Dacre spends the rest of the article swiping at the BBC for being left-wing; an institution so rabidly communist that it recently supplied JP Morgan with its most prominent economics editor and gives the Conservative party a statistically much higher proportion of screen time than Labour. Again, oversights that might perhaps have been deliberate, given the unhelpful evidence and the fact that the BBC is run by a Conservative peer in the House of Lords. This might give a small window into Dacre's general modus operandi and just how tenuous his grip on reality is.

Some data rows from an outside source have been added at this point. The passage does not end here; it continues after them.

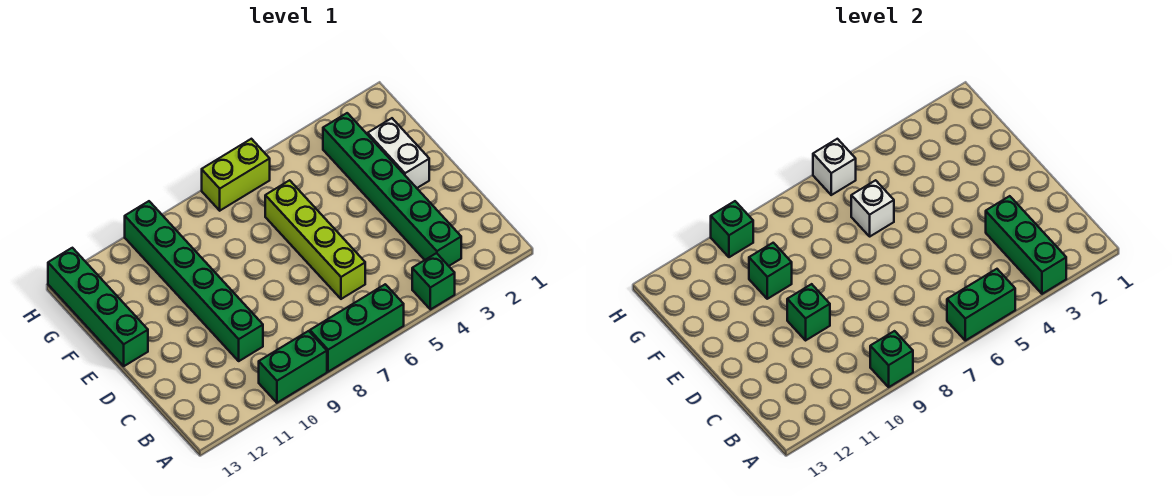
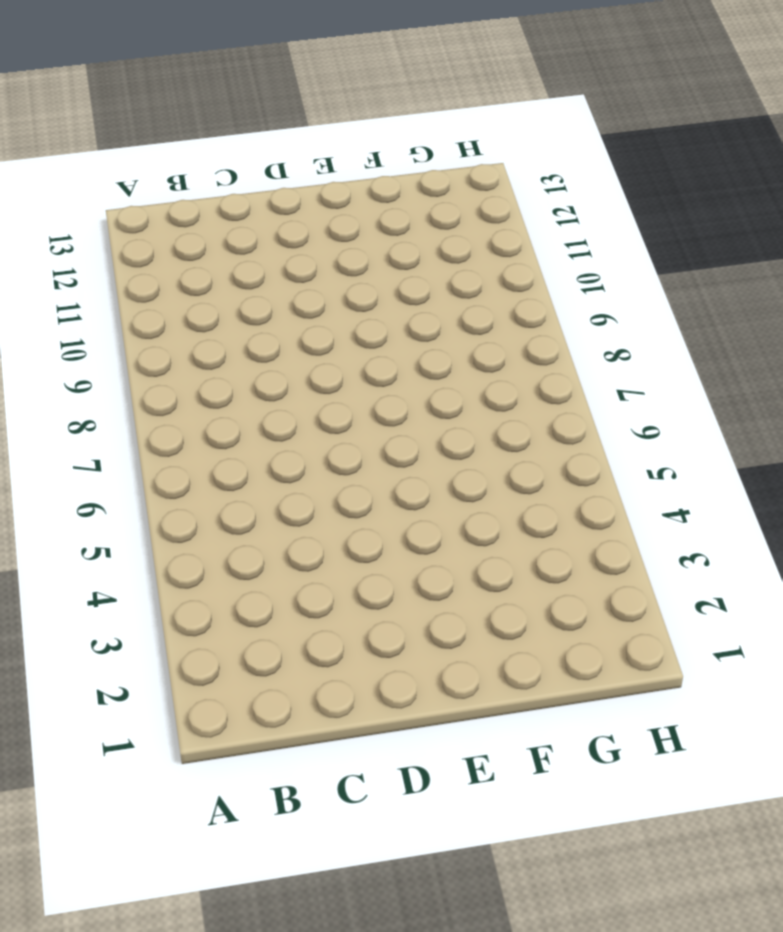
none -> green 1x1 brick [412,253,455,310]
none -> green 1x3 brick [310,284,404,372]
none -> green 1x2 brick [259,331,327,403]

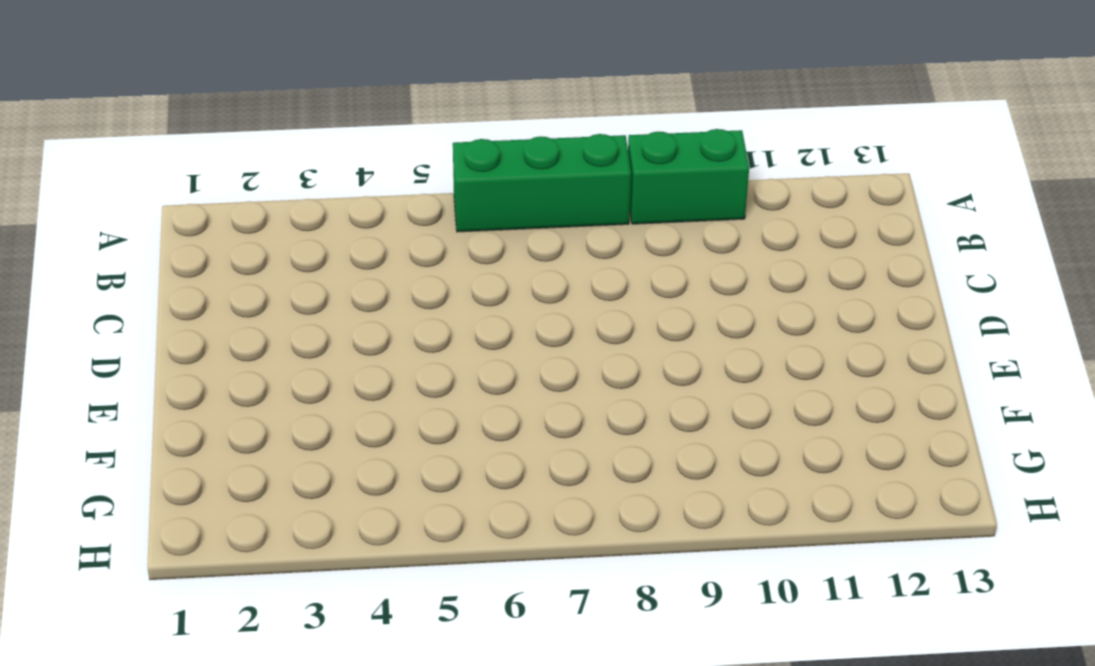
none -> green 1x1 brick [412,253,455,310]
none -> green 1x6 brick [323,113,461,266]
none -> lime 1x4 brick [265,180,365,299]

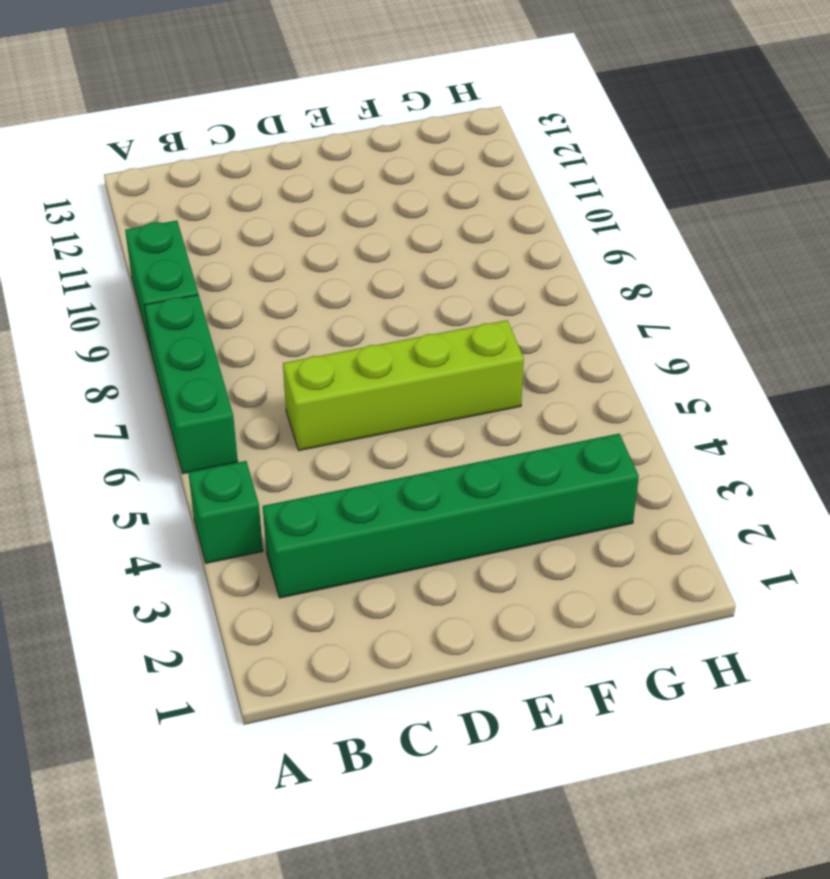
none -> green 1x6 brick [125,201,263,361]
none -> white 1x2 brick [368,118,429,188]
none -> green 1x4 brick [48,248,148,366]

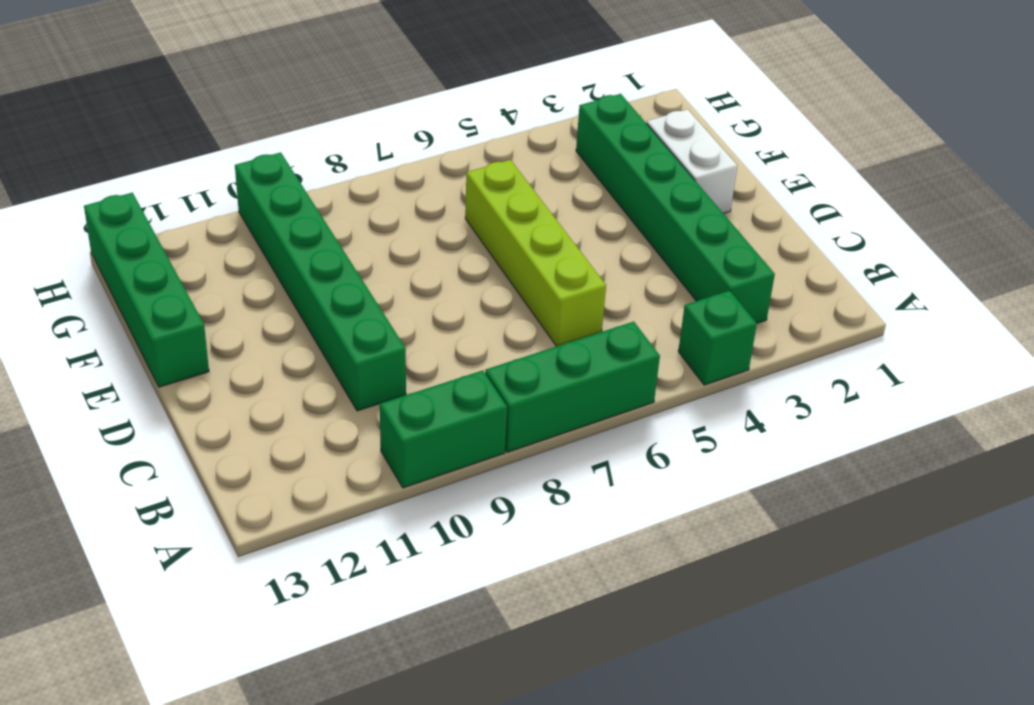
none -> lime 1x2 brick [202,139,270,211]
none -> green 1x3 brick [986,196,1066,294]
none -> green 1x2 brick [947,269,1015,341]

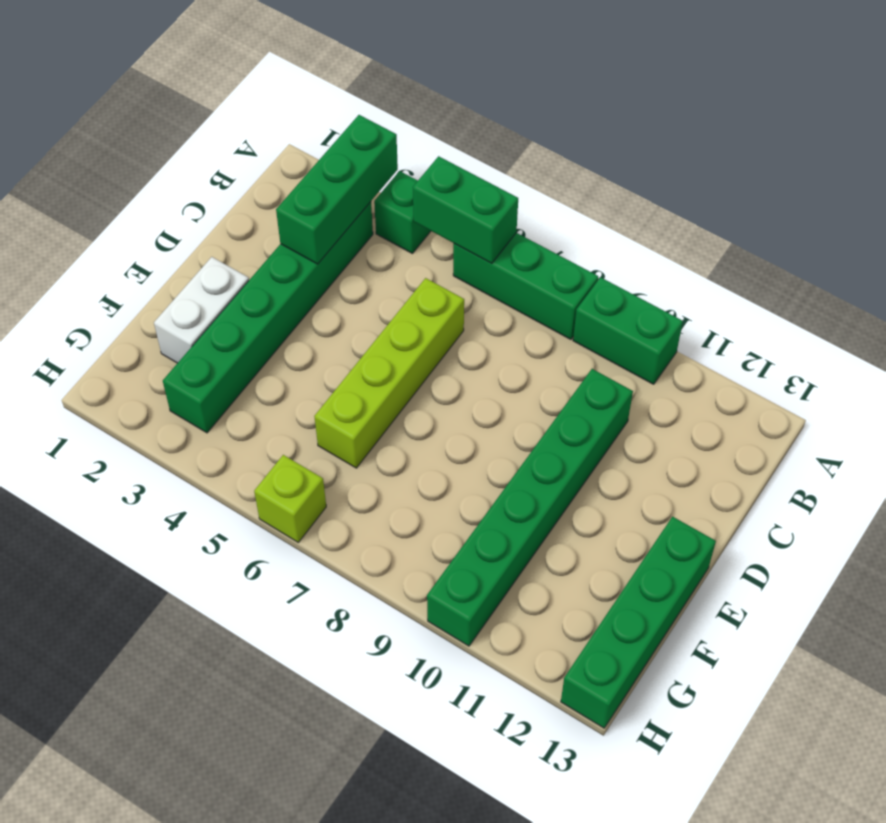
lime 1x1 brick [254,455,326,542] -> lime 1x2 brick [202,139,270,211]
none -> green 1x1 brick [870,331,913,387]
none -> green 1x1 brick [787,284,830,340]
none -> white 1x1 brick [851,180,894,236]

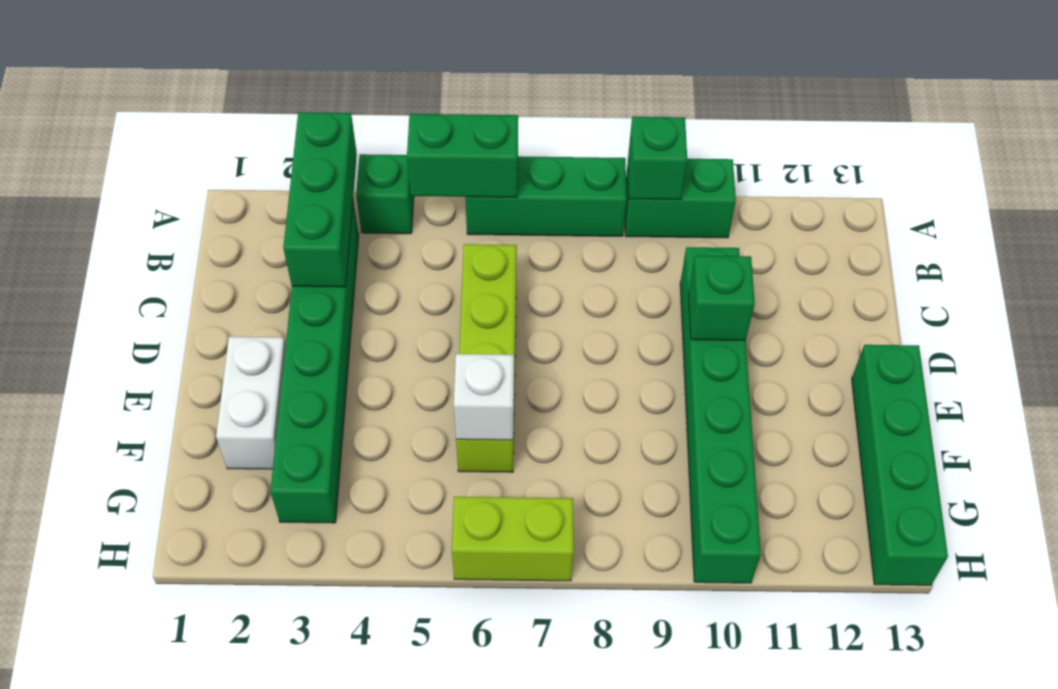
none -> green 1x1 brick [749,243,792,299]
none -> white 1x1 brick [813,139,856,195]
none -> green 1x1 brick [711,201,753,257]

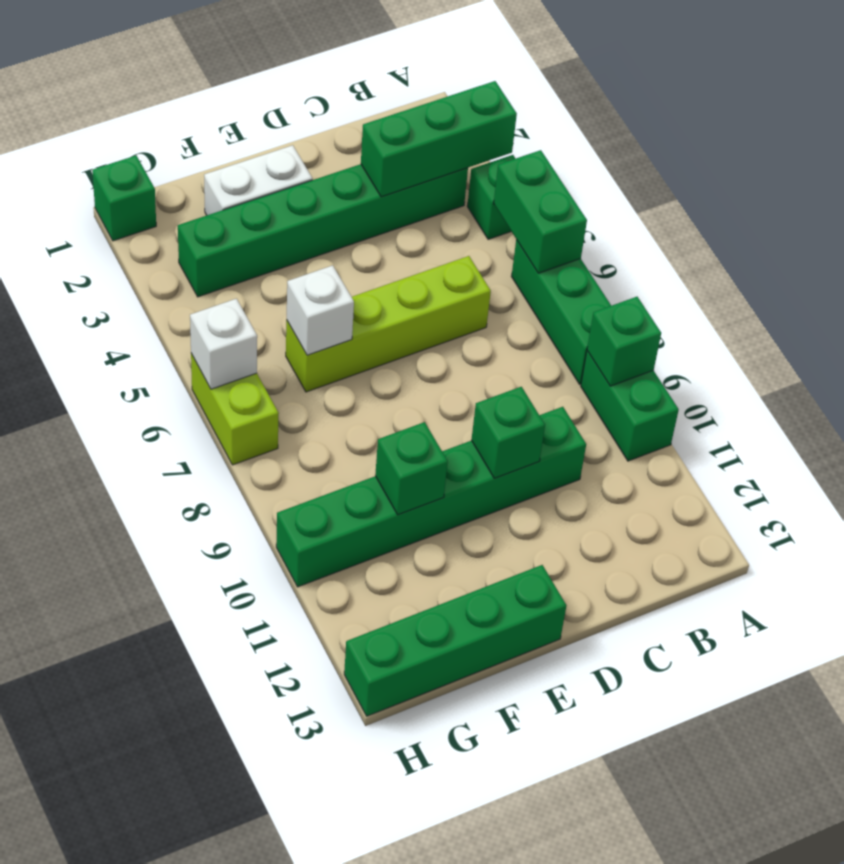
green 1x1 brick [92,156,156,241] -> green 1x1 brick moved to [711,201,753,257]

At any rate, even coming out to address the great unwashed didn't help Dacre's case, and he was as roundly derided as before for his bizarre rant. A new tactic was required, something to keep him from losing his job. A different target, perhaps. The British secret service was more than happy to oblige, with the head of MI5 appearing in public to accuse the Guardian of helping terrorists with its reporting of NSA and GCHQ surveillance. Dacre was delighted; a chance to attack his real enemy at last! The Mail printed this opinion on their front page, completely uncritically, because nothing denotes the beauty of a free press like unquestioningly parroting the government line just to fire a cheap shot at a real publication. So it's official, folks: the Guardian hates Britain, the Daily Mail said it first. And the whole cycle begins again, and Dacre survives, bruised but still in the game.
There's something inherently fascistic about declaring that opposing a nation's establishment institutions equates to hating that nation. The Daily Mail is, to be sure, a tool of the British establishment, and I for one can't stand its misanthropic bile or the elites it serves, which means that by their standards I must also hate Britain. It begs the treasonous question: in a country where people like Paul Dacre and Lord Rothermere call the shots, what's there to love?